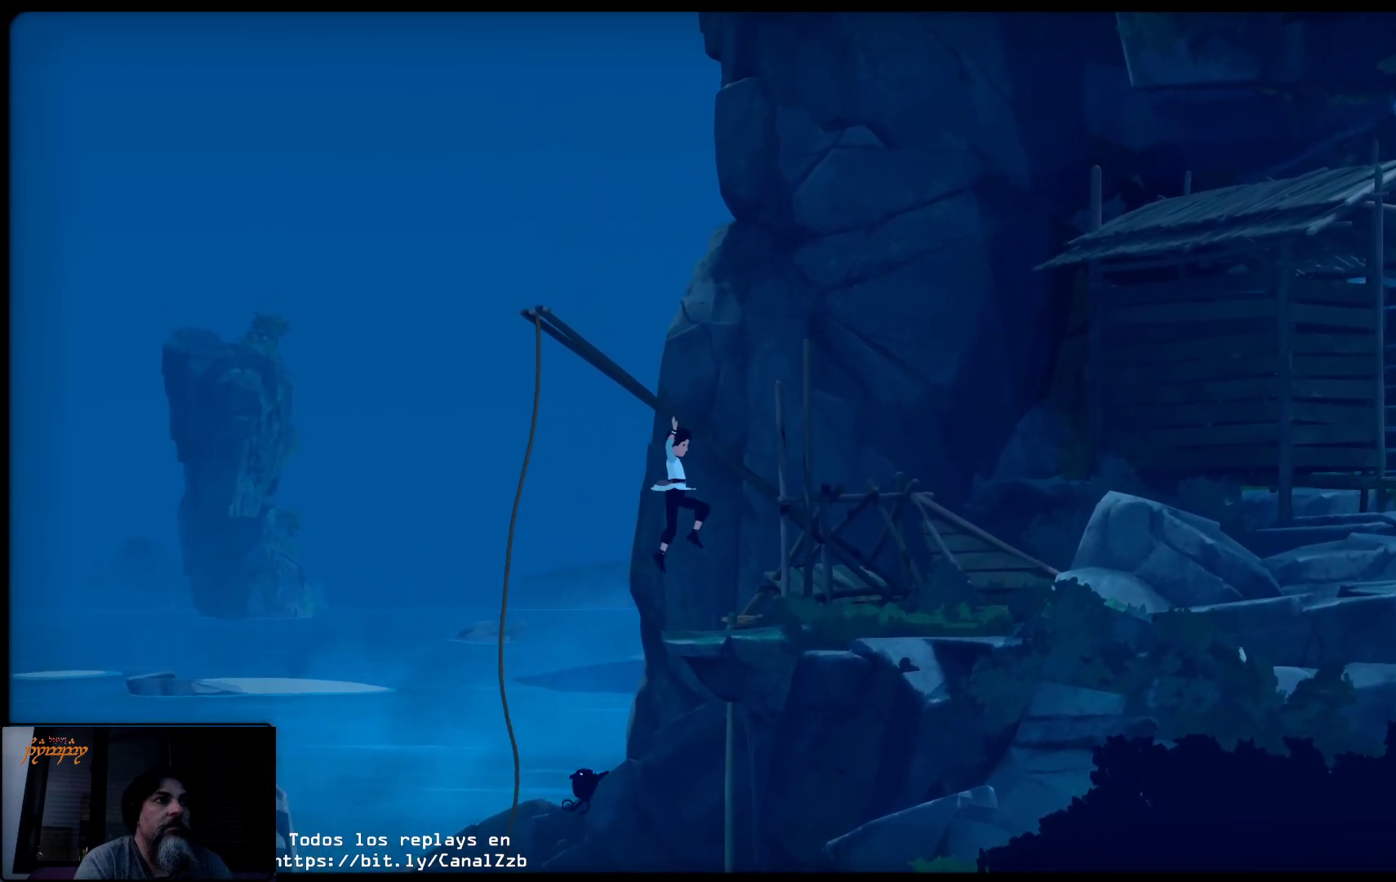
{"buttons": [], "left_stick": "up-right", "right_stick": "center", "events": [[200, "A", "up"]]}
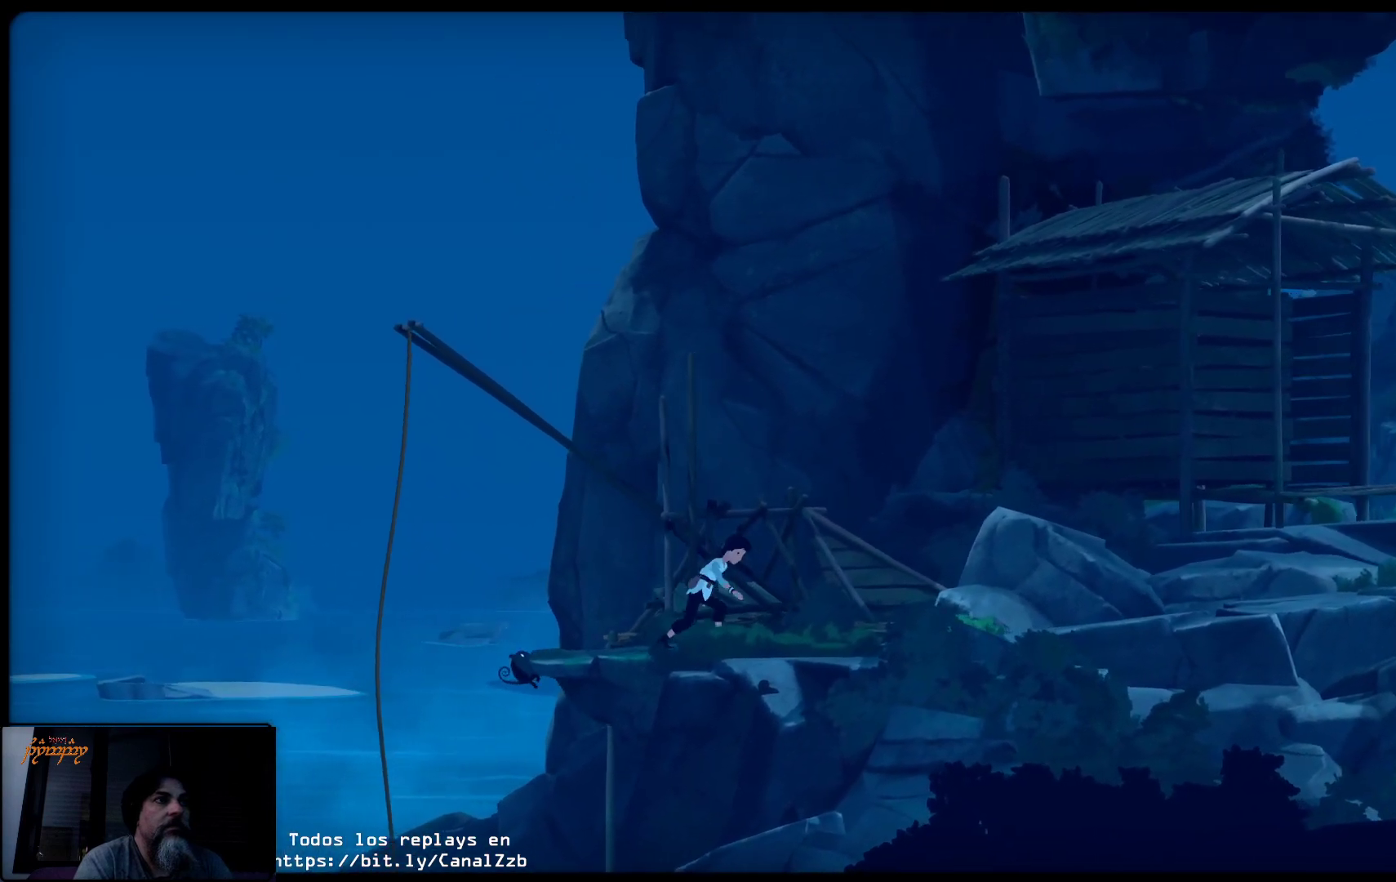
{"buttons": [], "left_stick": "up-right", "right_stick": "center", "events": []}
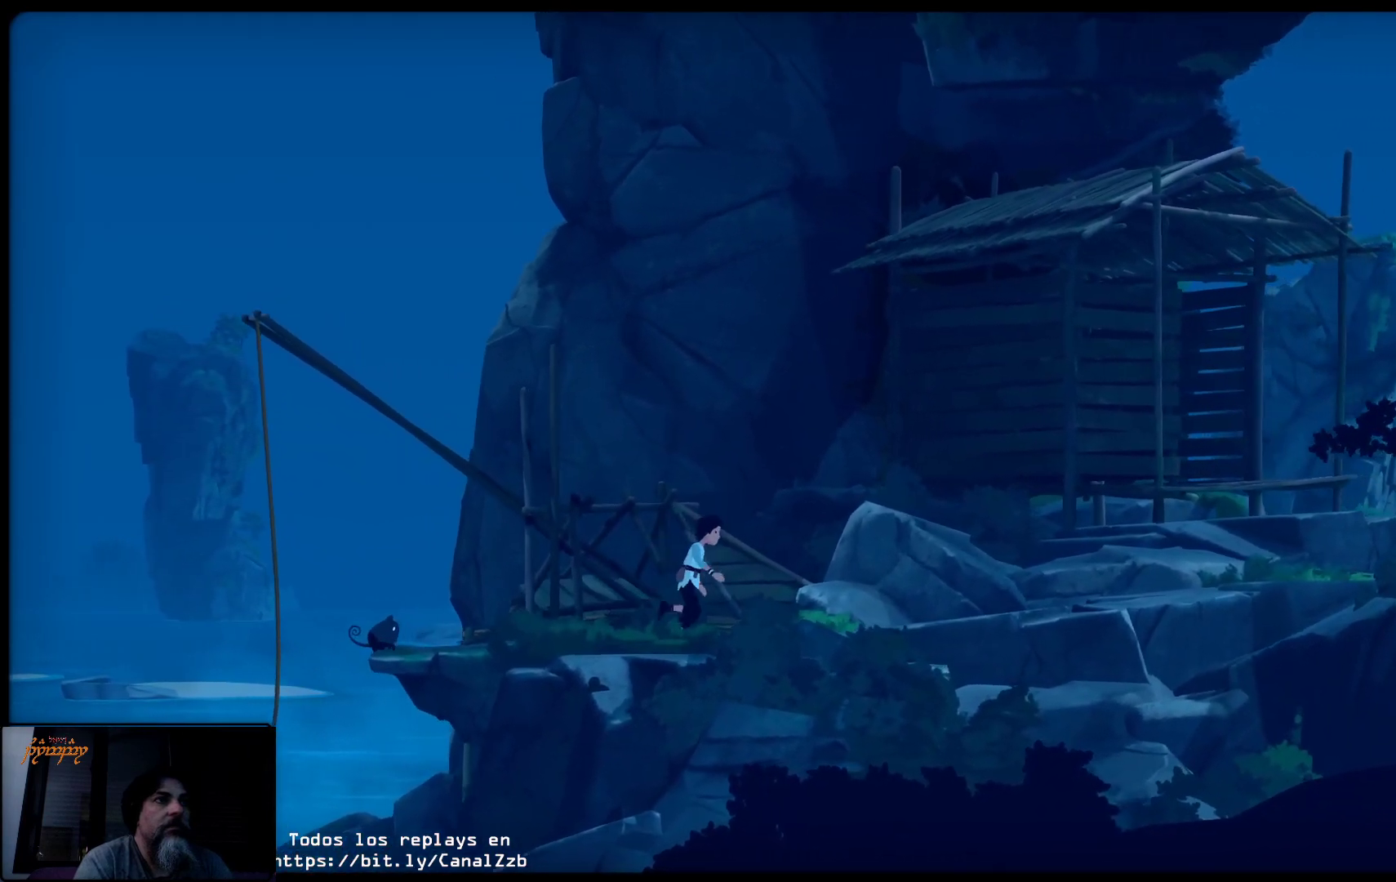
{"buttons": [], "left_stick": "up-right", "right_stick": "center", "events": []}
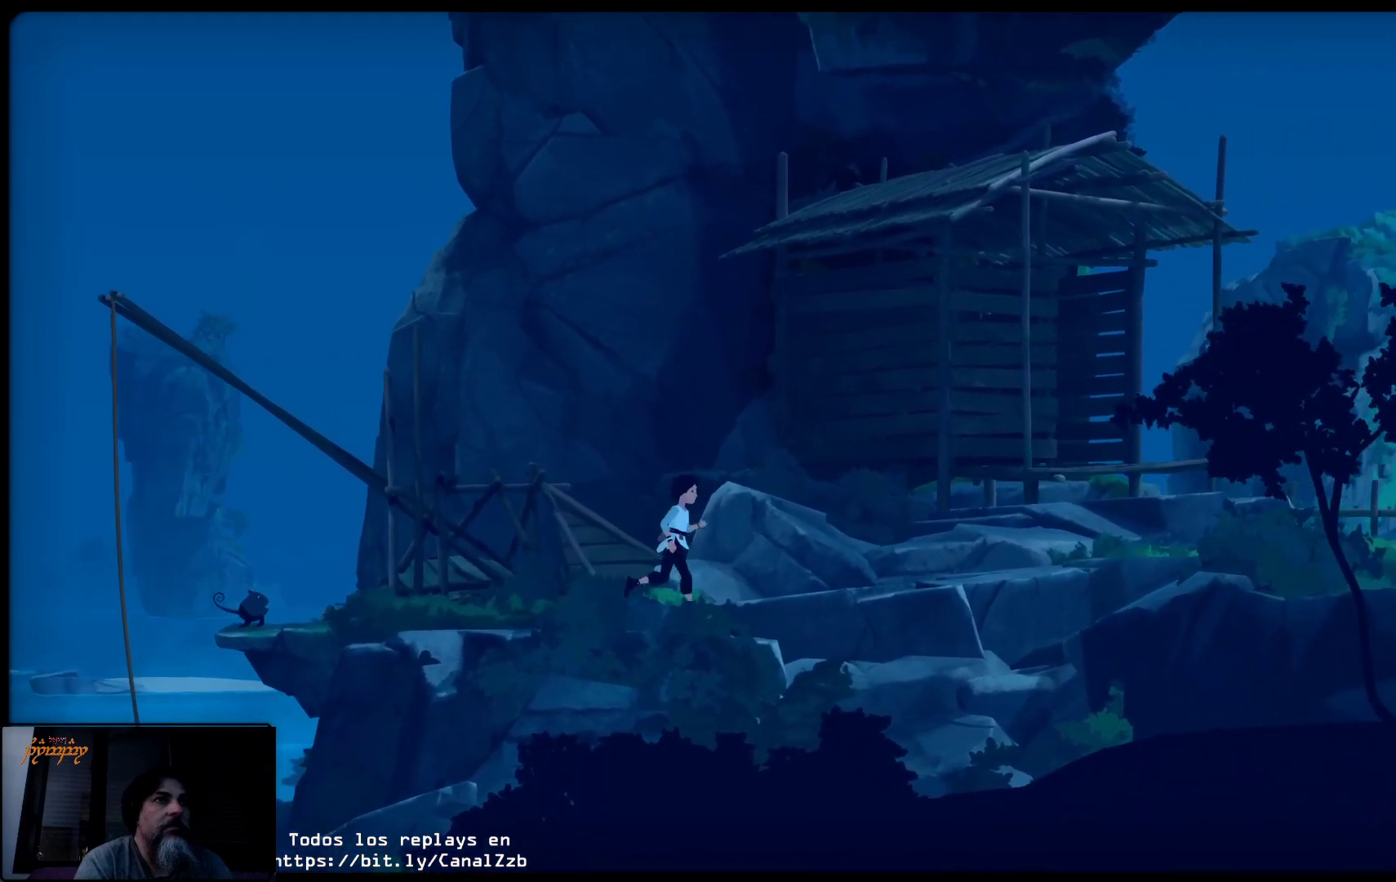
{"buttons": [], "left_stick": "up-right", "right_stick": "center", "events": []}
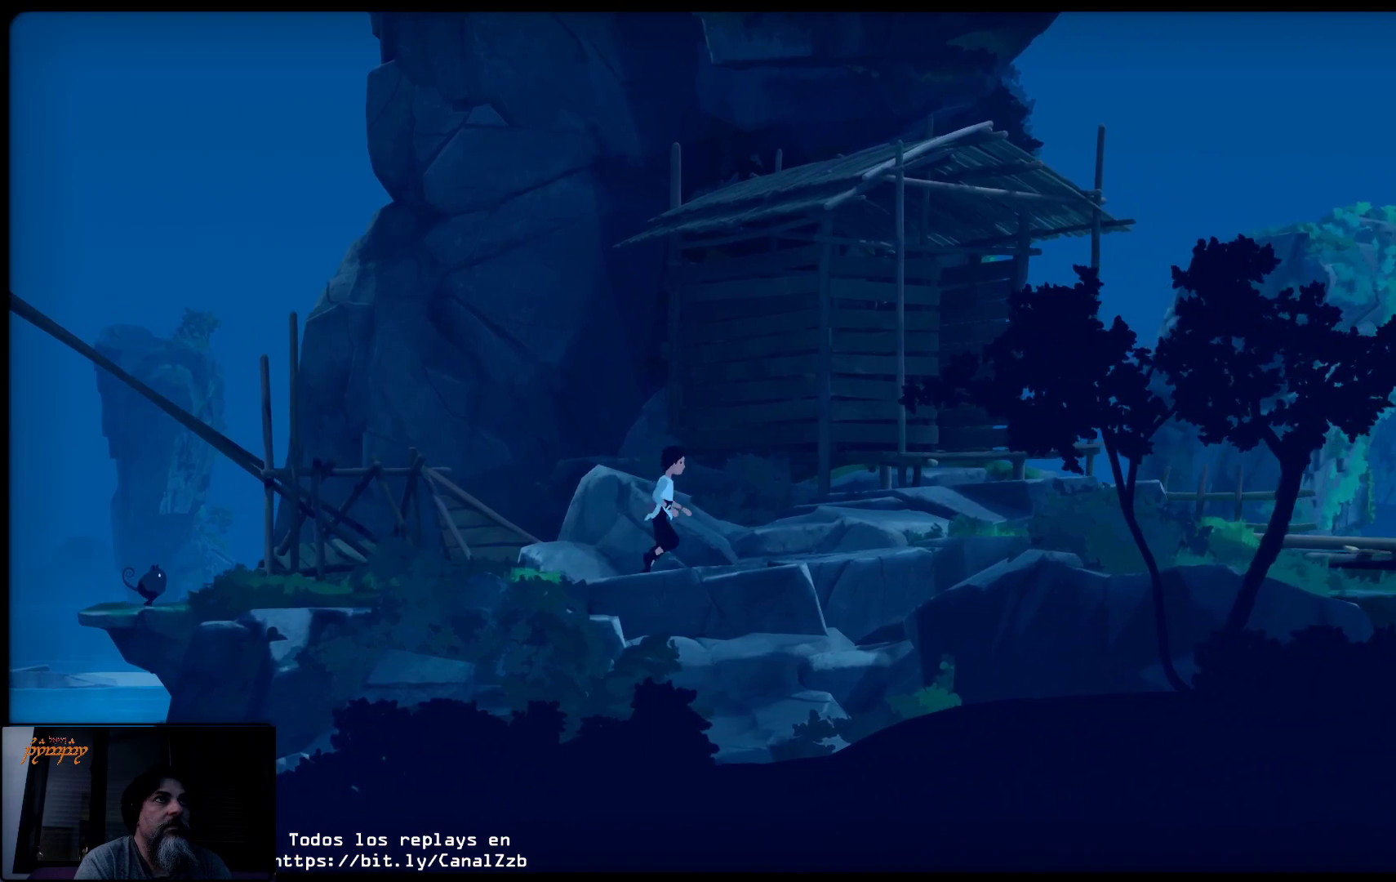
{"buttons": [], "left_stick": "up-right", "right_stick": "center", "events": []}
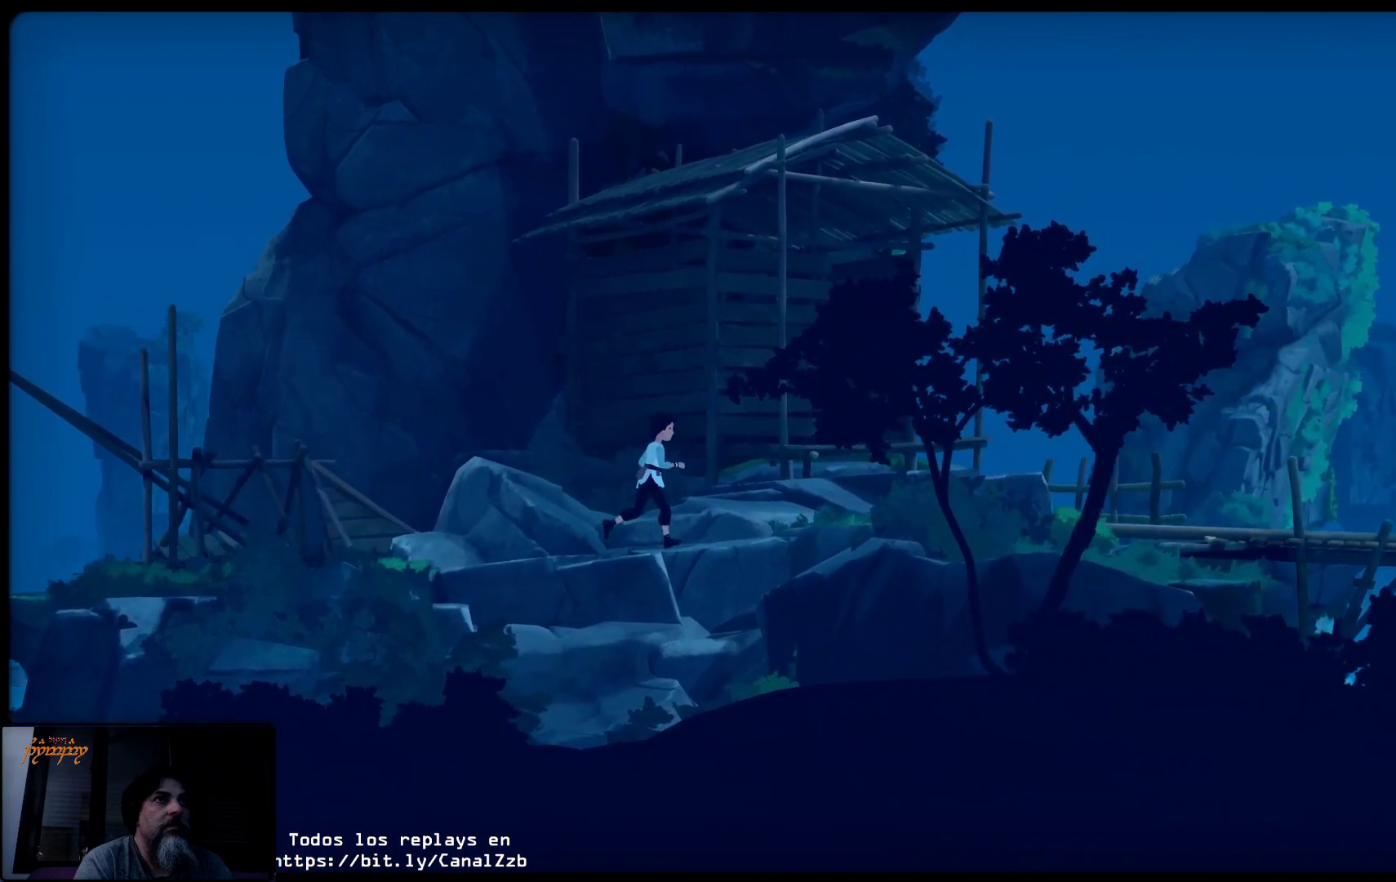
{"buttons": [], "left_stick": "up-right", "right_stick": "center", "events": []}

^^^^

Transcribe every entry word for word, but skip the pictures.

● Task result
{"buttons": [], "left_stick": "up-right", "right_stick": "center", "events": [[200, "A", "up"]]}
{"buttons": [], "left_stick": "up-right", "right_stick": "center", "events": []}
{"buttons": [], "left_stick": "up-right", "right_stick": "center", "events": []}
{"buttons": [], "left_stick": "up-right", "right_stick": "center", "events": []}
{"buttons": [], "left_stick": "up-right", "right_stick": "center", "events": []}
{"buttons": [], "left_stick": "up-right", "right_stick": "center", "events": []}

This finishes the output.